Although we say honey bees collect propolis, what they actually collect are the materials to make propolis. The substances the bees bring home are sap-like resins exuded from flower and leaf buds. For the plants, these resins form a defensive coating, protecting delicate plant parts from pathogens, fungi, and insects. Foraging honey bees scrape it off plants and carry it in the pollen sacks on their hind legs. It often looks like a load of pollen except that it glistens in the sunlight and is usually a rich chestnut brown. Once home, the bees mix the resins with saliva and beeswax. The final product is what we know as propolis.
The color however varies with the source. It may be a whitish gray, tan, a variety of browns, or nearly black. Its composition also varies considerably, and so do its antibacterial and antifungal properties. As a general rule it averages about 50% balsams, 30% waxes, 10% essential oils, and 5% pollen. The rest is a vast composite of amino acids, vitamins, and minerals.
Propolis has many purposes
Bees use propolis for a number of purposes. They tend to seal small cracks with it, they use it as a polish on the inside of brood cells, and they wrap dead things with it to prevent putrefaction in the hive. Dead mice and snakes—which are too big for the bees to remove—have been found completely sealed in propolis, much like a mummy. They also smear it over rough places in the hive to reduce wear and tear on their delicate wings, and sometimes will use it to reduce the size of their entrance.

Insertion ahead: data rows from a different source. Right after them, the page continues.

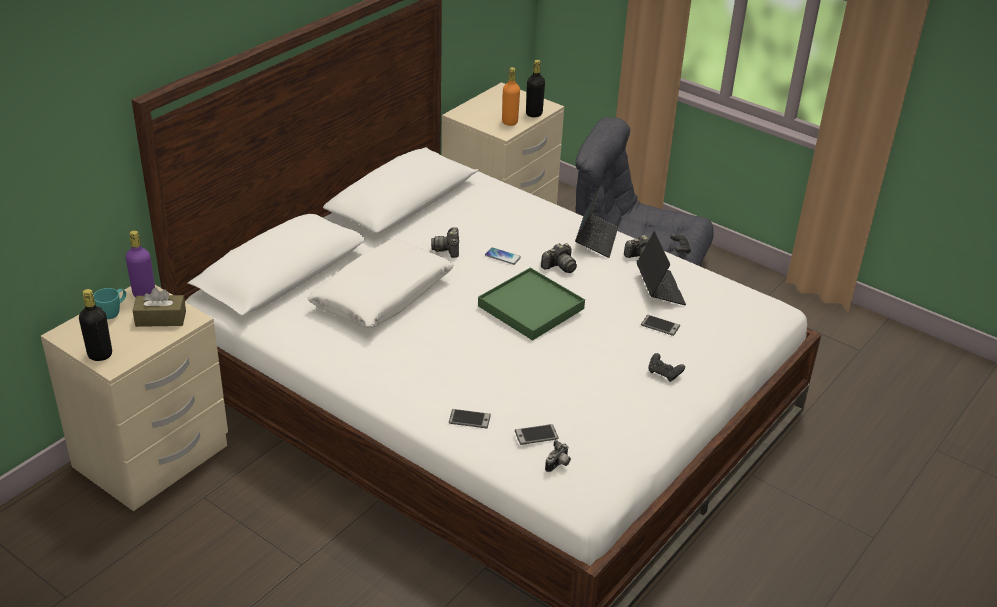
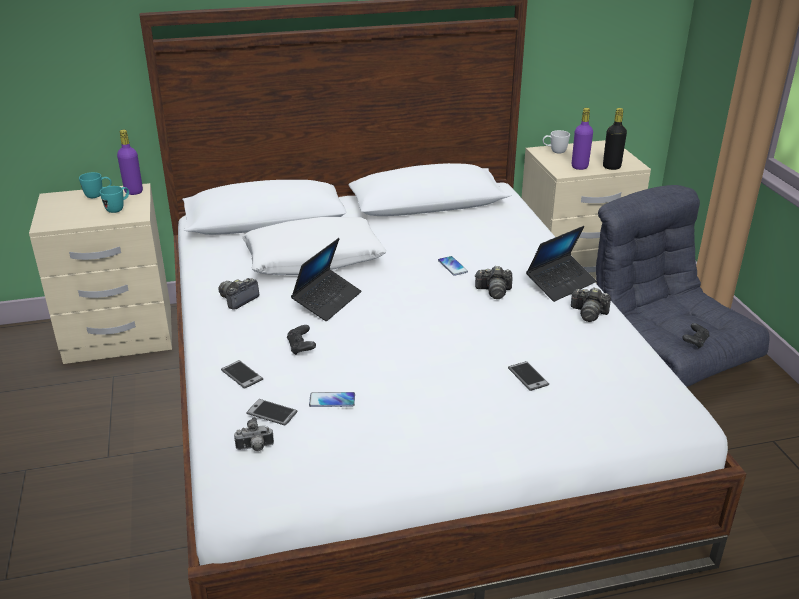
camera: 40 degrees right, 5 degrees down
black bottle [79,289,112,361] -> none
brown tissue box [132,287,186,327] -> turquoise mug [100,186,129,213]
camera [431,227,459,258] -> camera moved to [218,278,259,310]
green tray [478,268,585,340] -> none
orange bottle [502,67,520,126] -> purple bottle [572,108,593,170]
laptop [637,231,686,305] -> laptop moved to [291,238,361,321]
black game controller [648,353,685,382] -> black game controller moved to [287,325,316,355]
none -> phone [309,392,355,407]
none -> white mug [543,130,570,153]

As any beekeeper knows, they also use it to seal the frames to the brood box, the boxes to each other, the boxes to the bottom board, the roof to the inner cover, the inner cover to the supers, and on and on. Hence the invention of the “hive tool”—a creatively-named implement that allows the beekeeper to pry, cuss, and moan until the hive comes apart.
From sticky to brittle
When warm, propolis is gooey, stings into ropes like hot mozzarella, and is incredible sticky. When cold, it is brittle and will snap like glass. Regardless of the temperature, the bees move it to irritating (for humans) places. It is for this reason that some breeders have selected against propolis collection and have produced a few genetic lines that collect considerably less than others. As often occurs after human interference, there is now some question about whether these bees can adequately defend their hives against pathogens.